If, as we have suggested earlier, the CBO has been optimistic in the current-law basis of the estimates that underlie our proposals, and the US debt actually increases to 200% or more during the 30-year window, differences of one percentage point in interest rates will account for 2% of GDP in interest payments alone. Current annual deficits equal about 6% of GDP.
At a (very possible) rate of 5%, 2054 will find the government spending as much as 2/3 of all federal tax revenues (projecting forward current tax rates) on interest payments alone. Those tax rates almost certainly are inadequate, as interest payments of that magnitude will require significant taxes on the middle class (similar to European VAT regimes) or inflation-driving trips to the printing press just to keep the government running – in either case vastly suppressing consumer purchasing power.
At the same time, rising interest rates will also drive the acquisition of even more new debt than is currently in CBO’s projections, creating the so-called debt spiral that will be the clear sign of a fiscal crisis.
Vast government demand for borrowed funds will make them both too expensive and too scarce for the private investment that has fueled a half-century of enormous, diversified, stable growth for the US.
For comparison, the European Union, with a population slightly larger than that of the US, boasts only 13 companies, founded within the last 50 years, that have achieved a market capitalization of $10B. The United States has more than 40 times that many!
But if Europe is a parable for regulatory crowdout and a tax system that punishes investment growth, it is also a portrait of what the US economy could become over the next half-century, with the albatross of national debt hung around its neck.
Key leaders see economic growth as perhaps the greatest hope for a sustainable fiscal future. The “to-GDP” side of the Debt-to-GDP equation is less susceptible to political gridlock and perverse Congressional incentives to ignore tough problems.
But it is that very economy that is threatened by a debt crisis. With a decreasing foreign and public market for US treasuries, US investors and businesses will continue to play the primary role in financing the government’s debt. By 2054, most government spending is projected to be debt-financed. And the opportunity cost of all that financing simply is the private-side investment in growth that so many are relying on to save the government from the consequences of its current path.

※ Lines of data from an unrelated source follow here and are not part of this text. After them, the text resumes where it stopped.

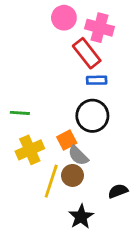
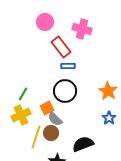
pink cross: (99, 28) -> (82, 29), moved
green line: (20, 113) -> (23, 94), moved, turned -64
black semicircle: (118, 191) -> (83, 144), size x1.5

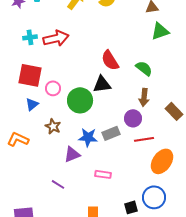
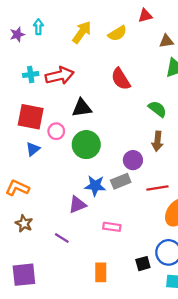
red semicircle: (110, 60) -> (121, 79), moved
black triangle: (102, 84) -> (82, 108), moved
purple circle: (133, 118) -> (133, 160), moved
brown star: (53, 126) -> (24, 224), moved

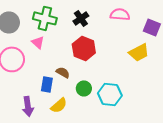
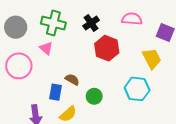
red hexagon: (84, 48) -> (107, 48), moved
yellow trapezoid: (139, 52) -> (152, 59), turned -90
cyan hexagon: (110, 94) -> (137, 89), moved

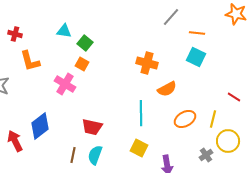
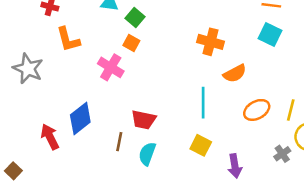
brown line: (73, 155) -> (119, 142), moved

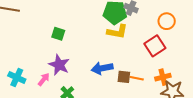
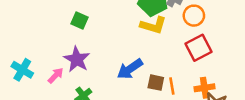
orange circle: (167, 21) -> (194, 16), moved
blue arrow: (102, 68) -> (130, 69), turned -30
orange line: (137, 78) -> (172, 86), turned 64

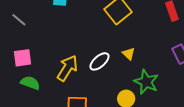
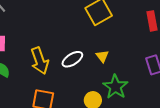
yellow arrow: (67, 68) -> (40, 61), turned 120

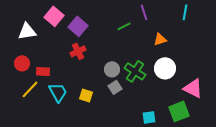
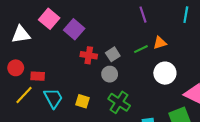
green line: (124, 26) -> (141, 49), moved
red cross: (78, 51) -> (89, 55), moved, turned 35
green cross: (135, 71) -> (119, 102), moved
gray square: (115, 87) -> (113, 54), moved

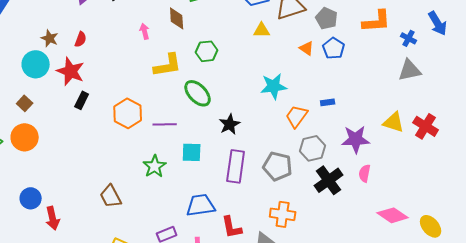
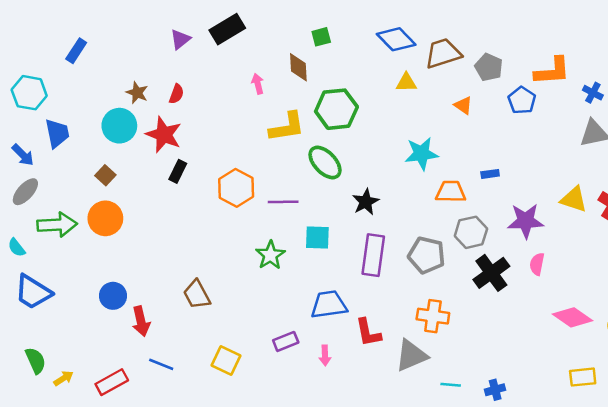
blue pentagon: (334, 48) -> (522, 100), moved
green hexagon: (207, 51) -> (336, 109), size x1.5
orange trapezoid: (297, 116) -> (451, 192), turned 55
brown trapezoid: (111, 196) -> (197, 295), moved

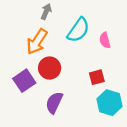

The return of bond vigilantism may be inconvenient for political leaders, but it is a perfectly coherent recognition of the fact that failure of fiscal leadership endangers the very economy it needs.
Fed Chair Jerome Powell was right during his own address at the 2024 NYT Dealbook Summit to point out that the current fiscal path is unsustainable.
The US economy is still our greatest fiscal asset. But mismanagement has the power not only to crush the government’s ability to act but that of the private sector as well.
No doubt, the US economy has a powerful role to play in ameliorating the US fiscal position. But if Congress and the White House do not take seriously its obligation to protect the fiscal future of the country, the time will very likely come when even the economy cannot lift the weight to pull us out of a crisis.